··· RECORDS FOR THE TASK ···

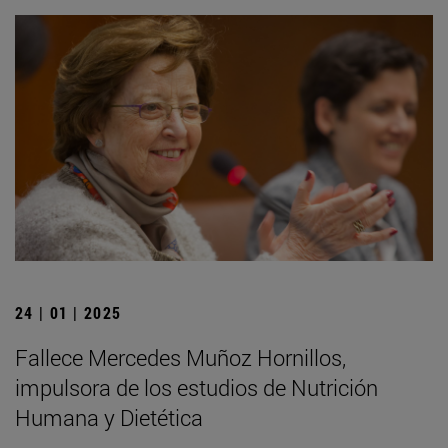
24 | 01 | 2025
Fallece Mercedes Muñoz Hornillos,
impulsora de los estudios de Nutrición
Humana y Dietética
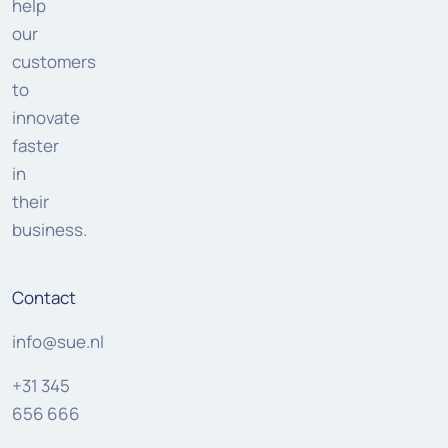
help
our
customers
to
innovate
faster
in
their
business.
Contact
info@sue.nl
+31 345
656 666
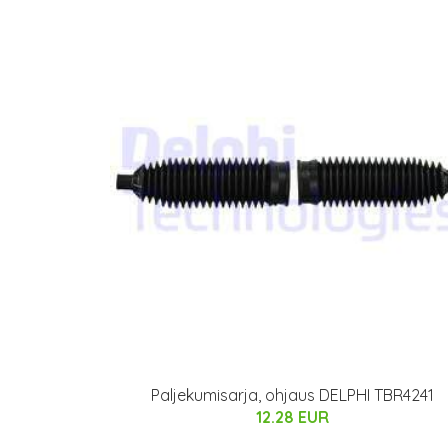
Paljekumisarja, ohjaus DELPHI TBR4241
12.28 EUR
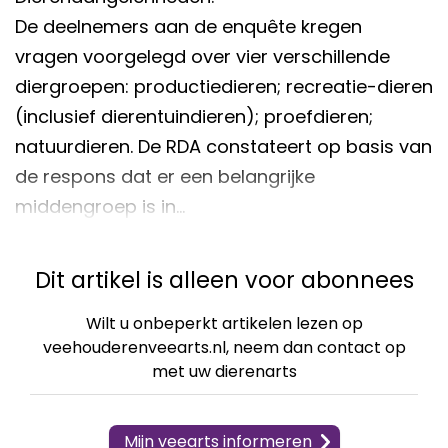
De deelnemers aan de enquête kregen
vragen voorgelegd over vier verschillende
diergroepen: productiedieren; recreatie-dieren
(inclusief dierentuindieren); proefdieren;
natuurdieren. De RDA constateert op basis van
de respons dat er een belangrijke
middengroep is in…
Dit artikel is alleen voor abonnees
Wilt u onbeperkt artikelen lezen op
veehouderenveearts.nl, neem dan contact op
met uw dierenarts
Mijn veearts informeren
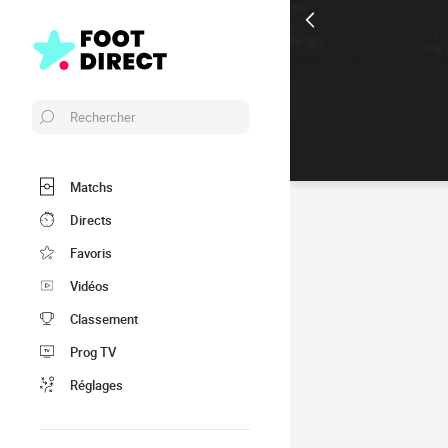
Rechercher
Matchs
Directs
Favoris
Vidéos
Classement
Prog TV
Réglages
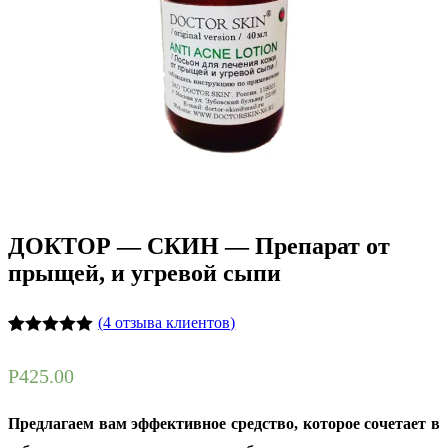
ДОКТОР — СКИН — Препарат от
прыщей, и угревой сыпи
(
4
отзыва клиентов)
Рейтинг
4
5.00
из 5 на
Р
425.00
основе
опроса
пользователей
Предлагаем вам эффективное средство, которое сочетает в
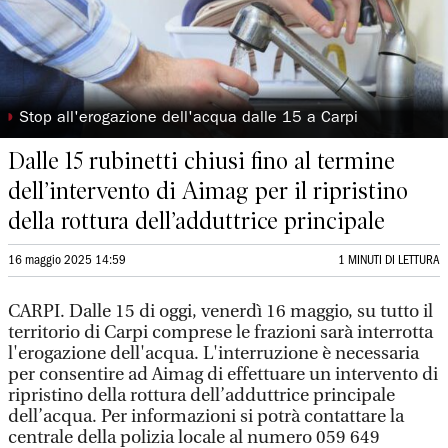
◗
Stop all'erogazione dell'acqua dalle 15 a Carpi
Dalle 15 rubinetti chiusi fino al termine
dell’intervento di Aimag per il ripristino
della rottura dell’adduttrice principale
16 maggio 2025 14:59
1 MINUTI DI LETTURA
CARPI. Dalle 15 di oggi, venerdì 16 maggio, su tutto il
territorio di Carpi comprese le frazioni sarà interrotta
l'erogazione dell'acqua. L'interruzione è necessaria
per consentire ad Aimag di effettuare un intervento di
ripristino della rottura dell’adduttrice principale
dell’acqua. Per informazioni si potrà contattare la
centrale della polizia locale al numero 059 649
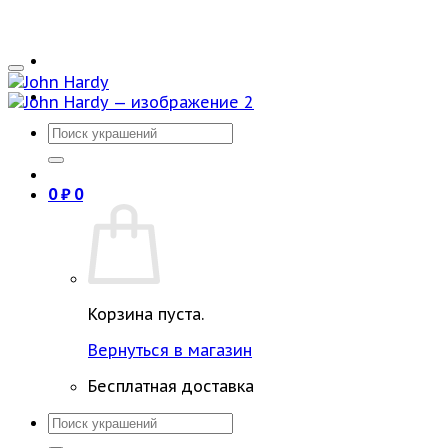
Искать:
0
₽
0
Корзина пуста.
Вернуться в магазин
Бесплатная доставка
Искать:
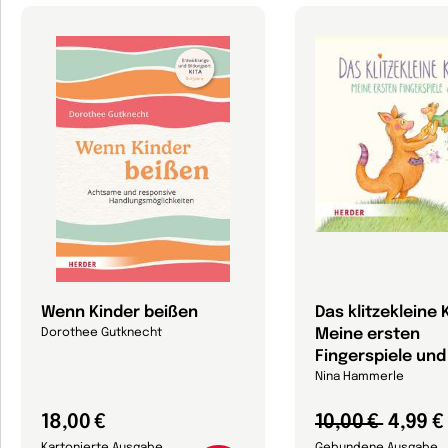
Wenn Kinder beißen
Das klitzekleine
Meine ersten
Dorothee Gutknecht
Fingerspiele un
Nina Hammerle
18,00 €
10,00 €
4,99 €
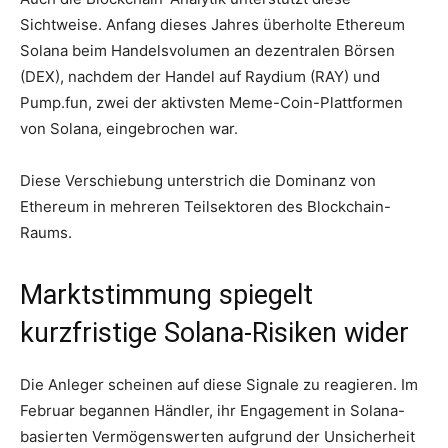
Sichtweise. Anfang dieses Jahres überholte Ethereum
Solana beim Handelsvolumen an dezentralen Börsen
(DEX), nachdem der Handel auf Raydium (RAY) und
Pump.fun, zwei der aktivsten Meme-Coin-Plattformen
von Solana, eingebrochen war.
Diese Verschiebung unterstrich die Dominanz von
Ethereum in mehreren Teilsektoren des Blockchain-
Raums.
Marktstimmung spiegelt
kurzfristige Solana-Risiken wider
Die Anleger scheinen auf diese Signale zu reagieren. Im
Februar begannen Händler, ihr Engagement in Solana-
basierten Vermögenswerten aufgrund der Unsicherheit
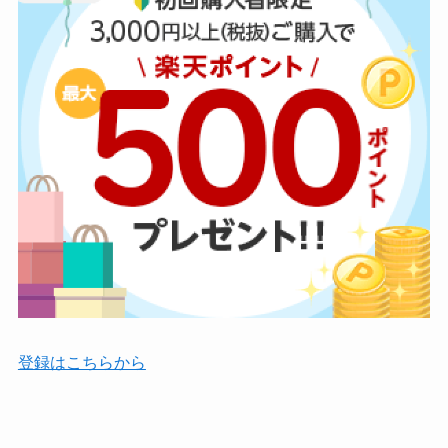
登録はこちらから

···

### WHAT YOU WILL DO
The answer must consist of every line from the records above that holds "Solana".

### ANSWER SECTION
Solana beim Handelsvolumen an dezentralen Börsen
von Solana, eingebrochen war.
kurzfristige Solana-Risiken wider
Februar begannen Händler, ihr Engagement in Solana-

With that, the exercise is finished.